Does Victoria’s Secret have a better anthropology than the church?

After I got James K.A. Smith’s new book Imagining the Kingdom, several of you suggested reading Desiring the Kingdom first, so I picked it up at the Missio Alliance conference a couple of weeks ago. Smith is writing about the way that we are first and foremost liturgical creatures rather than rational creatures. What shapes our real identity is not so much our stated values and beliefs, but our unstated desires that have been cultivated by our habits. Unfortunately, the evangelical church operates with an overly rationalist anthropology, perhaps since an 18th century view of human nature feels “conservative.” This ends up creating people who “believe” the right things and have the same worldly habits as everyone else. In contrast, Smith points out that Victoria’s Secret has a better anthropology than the church that it demonstrates in the effectiveness of its advertising.

This passage comes in the context of considering how the advertising industry consists in a secular form of liturgy that shapes people, particularly with the use of sex in advertising:

A common “churchy” response to this cultural situation runs along basically Platonic lines: to quell the raging passion of sexuality that courses it way through culture, our bodies and passions need to be disciplined by our “higher” parts–we need to get the brain to trump other organs and thus bring the passions into submission to the intellect. And the way to do this is to get ideas to trump passions. In other words, the church responds to the overwhelming cultural activation and formation of desire by trying to fill our heads with ideas and beliefs.

I suggest that, on one level, Victoria’s Secret is right just where the church has been wrong. More specifically, I think we should first recognize and admit that the marketing industry… is operating with a much better, more creational, more holistic anthropology than much of the (evangelical) church… Marketers have figured out the way to our heart because they “get it”: they rightly understand that, at root, we are erotic creatures–creatures who are oriented primarily by love and passion and desire. In sum, I think Victoria is in on Augustine’s secret. But meanwhile, the church has been duped by modernity and has bought into a kind of Cartesian model of the human person, wrongly assuming that the heady realm of ideas and beliefs is the core of our being…

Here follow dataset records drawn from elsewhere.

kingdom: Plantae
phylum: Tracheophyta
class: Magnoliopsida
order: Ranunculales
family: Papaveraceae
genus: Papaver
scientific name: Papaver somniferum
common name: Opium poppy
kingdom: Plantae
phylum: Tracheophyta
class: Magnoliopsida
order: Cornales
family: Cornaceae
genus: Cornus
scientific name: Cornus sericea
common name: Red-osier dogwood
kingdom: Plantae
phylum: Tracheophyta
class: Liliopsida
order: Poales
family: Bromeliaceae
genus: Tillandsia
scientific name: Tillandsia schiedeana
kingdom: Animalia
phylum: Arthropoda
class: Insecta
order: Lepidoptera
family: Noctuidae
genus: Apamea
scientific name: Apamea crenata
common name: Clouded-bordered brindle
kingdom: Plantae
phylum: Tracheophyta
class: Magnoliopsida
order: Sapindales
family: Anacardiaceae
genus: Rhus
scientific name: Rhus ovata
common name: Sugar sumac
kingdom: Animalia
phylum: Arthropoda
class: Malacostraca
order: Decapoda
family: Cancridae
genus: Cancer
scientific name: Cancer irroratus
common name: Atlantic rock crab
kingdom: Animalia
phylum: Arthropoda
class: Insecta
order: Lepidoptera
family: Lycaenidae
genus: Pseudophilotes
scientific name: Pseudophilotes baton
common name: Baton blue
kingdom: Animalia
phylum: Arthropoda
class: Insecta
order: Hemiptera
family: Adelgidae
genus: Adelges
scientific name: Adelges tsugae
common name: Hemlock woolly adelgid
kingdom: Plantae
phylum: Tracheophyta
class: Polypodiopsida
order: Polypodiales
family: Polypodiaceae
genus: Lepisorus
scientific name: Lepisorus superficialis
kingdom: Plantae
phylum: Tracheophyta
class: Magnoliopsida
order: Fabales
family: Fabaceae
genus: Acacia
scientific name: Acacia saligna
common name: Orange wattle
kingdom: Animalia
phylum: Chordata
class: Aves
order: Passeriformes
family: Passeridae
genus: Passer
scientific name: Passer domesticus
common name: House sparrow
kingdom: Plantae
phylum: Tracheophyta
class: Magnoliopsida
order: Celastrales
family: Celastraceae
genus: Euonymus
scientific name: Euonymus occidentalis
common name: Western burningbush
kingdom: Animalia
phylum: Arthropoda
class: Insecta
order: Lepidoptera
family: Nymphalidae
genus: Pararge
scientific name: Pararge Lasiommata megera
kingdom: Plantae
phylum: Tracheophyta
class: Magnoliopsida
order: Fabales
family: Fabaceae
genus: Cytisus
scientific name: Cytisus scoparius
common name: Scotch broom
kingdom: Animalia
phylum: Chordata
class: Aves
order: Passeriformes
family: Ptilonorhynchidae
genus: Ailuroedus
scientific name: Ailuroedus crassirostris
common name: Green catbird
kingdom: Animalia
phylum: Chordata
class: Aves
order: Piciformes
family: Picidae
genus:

What if we approached this differently? What if we didn’t see passion and desire as such as the problem, but rather sought to redirect it? What we honored what the marketing industry has got right–that we are creatures primarily of love and desire–and then responded in kind with counter-measures that focus on our passions, not primarily on our thoughts or beliefs? [76-77]

I agree with this on a theoretical level. I’m curious to see what Smith actually proposes about counter-measures that focus on our passions.


6 thoughts on “Does Victoria’s Secret have a better anthropology than the church?

  1. Pretty much exactly what John Wesley sets out as the goal of Christian life — to direct and train our “tempers” toward holy ends.

  2. I would say that Augustine and Victoria have one thing in common… they both have a tendency to sexualize women. Augustine’s view of women in “On the Trinity” splits the nature of women into two parts: homo and femina. Our femina is our sexual nature that always needs to be controlled. Therefore, we are not fully and completely made in the image of God unless we are joined together with a man.

    Of course, that’s crap. And I guess I bring it up to say, that I’m all for embracing our sexuality. But when we use VS and Augustine for our anthropology, when it comes to women, we could have the temptation to swing the other direction and reduce women to their body parts.